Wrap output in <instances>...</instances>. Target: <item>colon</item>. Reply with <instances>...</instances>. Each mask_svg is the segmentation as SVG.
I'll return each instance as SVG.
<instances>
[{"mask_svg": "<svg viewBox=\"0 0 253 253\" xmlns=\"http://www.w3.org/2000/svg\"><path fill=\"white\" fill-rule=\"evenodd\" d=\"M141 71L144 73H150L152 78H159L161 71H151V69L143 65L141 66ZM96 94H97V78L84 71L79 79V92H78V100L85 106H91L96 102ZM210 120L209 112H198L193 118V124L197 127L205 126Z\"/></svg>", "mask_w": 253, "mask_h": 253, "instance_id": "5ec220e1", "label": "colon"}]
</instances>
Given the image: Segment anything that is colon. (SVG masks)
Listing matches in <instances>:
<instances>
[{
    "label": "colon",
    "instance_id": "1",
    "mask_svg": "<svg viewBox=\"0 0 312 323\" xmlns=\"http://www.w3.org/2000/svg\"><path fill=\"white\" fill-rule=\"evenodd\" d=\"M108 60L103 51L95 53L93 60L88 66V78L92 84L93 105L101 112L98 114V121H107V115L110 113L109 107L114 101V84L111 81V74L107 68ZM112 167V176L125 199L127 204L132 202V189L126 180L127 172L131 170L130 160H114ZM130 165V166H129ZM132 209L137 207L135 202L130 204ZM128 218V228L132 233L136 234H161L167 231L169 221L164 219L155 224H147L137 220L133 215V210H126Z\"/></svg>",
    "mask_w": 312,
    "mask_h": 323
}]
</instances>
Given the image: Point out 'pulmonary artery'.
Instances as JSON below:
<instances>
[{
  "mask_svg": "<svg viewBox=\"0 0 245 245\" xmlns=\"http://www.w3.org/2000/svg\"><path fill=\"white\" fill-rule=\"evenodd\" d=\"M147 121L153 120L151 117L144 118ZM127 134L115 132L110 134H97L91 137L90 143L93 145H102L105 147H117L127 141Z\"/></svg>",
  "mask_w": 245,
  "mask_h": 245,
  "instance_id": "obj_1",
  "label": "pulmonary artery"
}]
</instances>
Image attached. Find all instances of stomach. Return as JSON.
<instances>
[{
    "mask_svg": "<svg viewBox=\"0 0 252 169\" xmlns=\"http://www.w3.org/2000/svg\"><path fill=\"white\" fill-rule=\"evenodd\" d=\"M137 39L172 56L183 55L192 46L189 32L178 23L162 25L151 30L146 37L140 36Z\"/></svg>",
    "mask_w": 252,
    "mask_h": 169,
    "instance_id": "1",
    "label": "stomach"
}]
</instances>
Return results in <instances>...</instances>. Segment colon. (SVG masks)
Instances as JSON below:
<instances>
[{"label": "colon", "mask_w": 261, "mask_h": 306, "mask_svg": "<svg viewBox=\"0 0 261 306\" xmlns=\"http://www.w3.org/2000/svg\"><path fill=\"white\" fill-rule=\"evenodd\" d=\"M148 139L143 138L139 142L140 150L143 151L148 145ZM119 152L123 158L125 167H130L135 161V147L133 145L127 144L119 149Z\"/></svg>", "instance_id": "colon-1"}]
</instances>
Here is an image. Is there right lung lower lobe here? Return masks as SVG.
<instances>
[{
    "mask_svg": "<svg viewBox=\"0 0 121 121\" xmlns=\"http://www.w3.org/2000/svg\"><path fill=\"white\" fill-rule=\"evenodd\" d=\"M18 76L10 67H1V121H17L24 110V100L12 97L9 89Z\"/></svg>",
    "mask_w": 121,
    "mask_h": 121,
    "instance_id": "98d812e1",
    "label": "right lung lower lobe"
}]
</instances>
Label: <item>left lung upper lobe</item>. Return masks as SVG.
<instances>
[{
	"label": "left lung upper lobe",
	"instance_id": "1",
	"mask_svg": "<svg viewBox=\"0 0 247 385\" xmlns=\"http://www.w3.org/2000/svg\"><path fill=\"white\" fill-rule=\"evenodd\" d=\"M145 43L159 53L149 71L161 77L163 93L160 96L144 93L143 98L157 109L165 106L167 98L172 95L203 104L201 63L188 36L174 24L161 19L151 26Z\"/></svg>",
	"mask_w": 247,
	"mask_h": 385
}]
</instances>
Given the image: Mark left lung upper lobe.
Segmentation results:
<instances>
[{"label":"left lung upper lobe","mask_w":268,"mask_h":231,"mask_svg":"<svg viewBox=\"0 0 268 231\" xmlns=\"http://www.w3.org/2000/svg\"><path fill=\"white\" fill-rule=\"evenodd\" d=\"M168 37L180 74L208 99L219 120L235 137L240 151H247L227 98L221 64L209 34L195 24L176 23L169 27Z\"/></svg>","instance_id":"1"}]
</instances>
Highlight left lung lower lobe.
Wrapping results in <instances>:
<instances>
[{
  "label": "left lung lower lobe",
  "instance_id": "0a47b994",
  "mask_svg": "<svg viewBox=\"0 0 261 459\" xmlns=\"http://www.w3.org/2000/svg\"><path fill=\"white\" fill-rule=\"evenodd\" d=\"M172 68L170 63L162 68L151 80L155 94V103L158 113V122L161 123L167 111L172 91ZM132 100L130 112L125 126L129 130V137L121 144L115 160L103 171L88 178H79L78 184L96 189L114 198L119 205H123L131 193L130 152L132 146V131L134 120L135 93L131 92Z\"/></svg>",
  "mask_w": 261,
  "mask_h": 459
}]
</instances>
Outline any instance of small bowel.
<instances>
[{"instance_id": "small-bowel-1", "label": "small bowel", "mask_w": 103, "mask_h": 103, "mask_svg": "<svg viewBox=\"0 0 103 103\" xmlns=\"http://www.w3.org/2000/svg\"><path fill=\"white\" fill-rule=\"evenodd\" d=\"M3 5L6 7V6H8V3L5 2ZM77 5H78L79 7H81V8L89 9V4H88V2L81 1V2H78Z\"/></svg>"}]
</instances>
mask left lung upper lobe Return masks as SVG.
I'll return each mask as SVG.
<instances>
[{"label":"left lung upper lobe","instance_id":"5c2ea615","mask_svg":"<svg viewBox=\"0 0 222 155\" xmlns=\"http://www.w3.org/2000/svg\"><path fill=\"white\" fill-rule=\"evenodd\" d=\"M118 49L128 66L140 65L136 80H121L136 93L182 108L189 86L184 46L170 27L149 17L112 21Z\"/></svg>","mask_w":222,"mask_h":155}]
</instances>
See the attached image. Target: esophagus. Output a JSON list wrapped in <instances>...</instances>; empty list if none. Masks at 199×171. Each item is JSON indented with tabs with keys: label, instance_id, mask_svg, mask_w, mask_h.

◇ ◇ ◇ ◇ ◇ ◇ ◇

_TASK BRIEF_. Return the material unchanged from the line containing "mask left lung" through the final line of the material, with both of those lines included.

_RESPONSE TO THIS EXERCISE_.
mask left lung upper lobe Return masks as SVG.
I'll return each mask as SVG.
<instances>
[{"label":"left lung upper lobe","instance_id":"5c2ea615","mask_svg":"<svg viewBox=\"0 0 222 155\" xmlns=\"http://www.w3.org/2000/svg\"><path fill=\"white\" fill-rule=\"evenodd\" d=\"M118 49L128 66L140 65L136 80H121L136 93L182 108L189 86L184 46L170 27L149 17L112 21Z\"/></svg>","mask_w":222,"mask_h":155}]
</instances>
See the attached image. Target: esophagus. Output a JSON list wrapped in <instances>...</instances>; empty list if none. Masks at 199×171. Each item is JSON indented with tabs with keys: label, instance_id, mask_svg, mask_w, mask_h.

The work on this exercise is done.